The Online Cooperative Publishing Act
(SafeSurf's Proposal for a Safe Internet Without Censorship)


Any law that seeks to regulate the Internet must first recognize the uniqueness of the medium.  The Internet is not the print media or the broadcast industry.  It is also not another form of phone conversation or a 900 number calling system.  Instead, the Internet is the manifestation of humankind's quest for limitless two-way interaction with thought.  The hyper-text layout allows us to change topics on a whim, travel to distant places, or gather world opinion on a subject in a matter of minutes. 

This distinctive nature of the Internet must be protected and even promoted by any legislation that claims to be fair to this medium.  The interaction between the one receiving data and the one publishing it is where the core of the law should focus.  Both sides have rights, the publisher has the First Amendment and the receiver has the right to be secure from harm in his home.  Proper Internet law should encourage a cooperative transfer of ideas in the form of data.  (It should be noted that it was the universal acceptance of basic rules of cooperation, rather than anarchy, that built the Internet. )

Any law that attempts to give one side or the other an unreasonable burden in conducting the transfer of data is doomed to failure.  The CDA was too burdensome on the publisher.  Its goal was to stop the flow of data, rather than to regulate the transfer for the benefit of all parties.

On the other hand, without a proper law, parents can purchase and activate measures to protect their children from adult material and still not feel secure in their homes from unwanted material.  This is because negligent publishing of data eventually allows material that can harm the child to enter the home.  Once this material is experienced by the child, the damage is done.  There is no "oops" factor, no way to undo the unwanted intrusion into a child's innocence. 

Most importantly, any Internet law must not censor thought.  It may regulate the labeling on the packaging but never the content.

With the goal of achieving a greater spirit of cooperation between the publisher and the receiver of online data, we propose the Online Cooperative Publishing Act. 

It shall contain the following provisions:

1.      The right to be able to identify the adult rating of online content before it enters one's home shall be established.  This shall be a civil right giving the violated person or family the presumption in a suit against negligent publishers.

2.      Negligent publishing of data shall be defined as placing adult oriented material on the Internet in such a way or in such a location that it prevents its rating from being known.

3.      A rating shall be defined as a PICS compatible label that identifies degrees of adult content in a way that can be understood by computer filtering systems and is issued by a ratings service that has a minimum of 5,000 documented individuals using its system to mark their data.

4.      A publisher is defined as anyone who places computer data where it can be accessed by the general public without the use of a credit card or other secure verified ID or password given out only to adults.  Content that can only be accessed by the use credit cards or other secure verified IDs is not subject to this law. (Note: Web pages containing "free samples" of pornographic material presented by secure adult sites must be rated.)

Task prompt:
According to the online publishing proposal, how does the CDA fail the publisher? The records play no part in the task.

Extracted records:
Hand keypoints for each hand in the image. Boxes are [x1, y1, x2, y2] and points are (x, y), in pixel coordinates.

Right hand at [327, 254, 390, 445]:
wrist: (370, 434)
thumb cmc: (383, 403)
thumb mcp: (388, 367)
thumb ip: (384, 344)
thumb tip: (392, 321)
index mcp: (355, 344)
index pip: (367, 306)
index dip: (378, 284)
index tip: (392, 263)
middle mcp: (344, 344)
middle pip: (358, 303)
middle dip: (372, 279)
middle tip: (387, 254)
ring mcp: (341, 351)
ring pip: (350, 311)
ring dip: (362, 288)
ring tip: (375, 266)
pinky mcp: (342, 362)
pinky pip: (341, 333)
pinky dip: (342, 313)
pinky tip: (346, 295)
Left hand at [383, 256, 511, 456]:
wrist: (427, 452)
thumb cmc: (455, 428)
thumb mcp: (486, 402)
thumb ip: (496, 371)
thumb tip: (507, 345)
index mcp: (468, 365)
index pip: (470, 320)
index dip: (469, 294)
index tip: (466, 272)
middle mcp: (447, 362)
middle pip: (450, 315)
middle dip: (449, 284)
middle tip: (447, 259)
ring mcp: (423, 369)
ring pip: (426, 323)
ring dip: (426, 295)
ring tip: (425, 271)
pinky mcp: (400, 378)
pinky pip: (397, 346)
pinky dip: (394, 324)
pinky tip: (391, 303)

Result of the task:
The proposal says the CDA was too burdensome on the publisher.